TASK GOAL
Edit the stretch of the material from the start through the line containing "expected to attend the event." by replacing "Roughly" with "Around" and leaving everything else unchanged. Give back only those lines, without the pictures.

Source data:
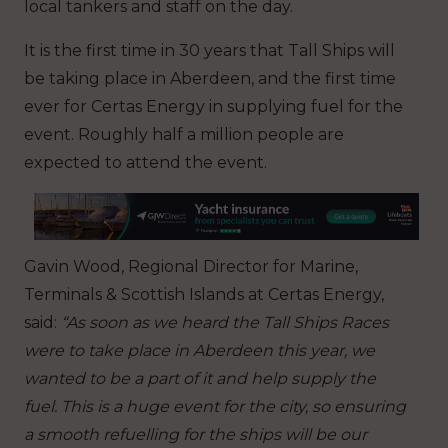
local tankers and staff on the day.
It is the first time in 30 years that Tall Ships will
be taking place in Aberdeen, and the first time
ever for Certas Energy in supplying fuel for the
event.
Roughly half a million people are
expected to attend the event.
Gavin Wood, Regional Director for Marine,
Terminals & Scottish Islands at Certas Energy,
said:
“As soon as we heard the Tall Ships Races
were to take place in Aberdeen this year, we
wanted to be a part of it and help supply the
fuel. This is a huge event for the city, so ensuring
a smooth refuelling for the ships will be our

ANSWER SPACE
local tankers and staff on the day.
It is the first time in 30 years that Tall Ships will
be taking place in Aberdeen, and the first time
ever for Certas Energy in supplying fuel for the
event.
Around half a million people are
expected to attend the event.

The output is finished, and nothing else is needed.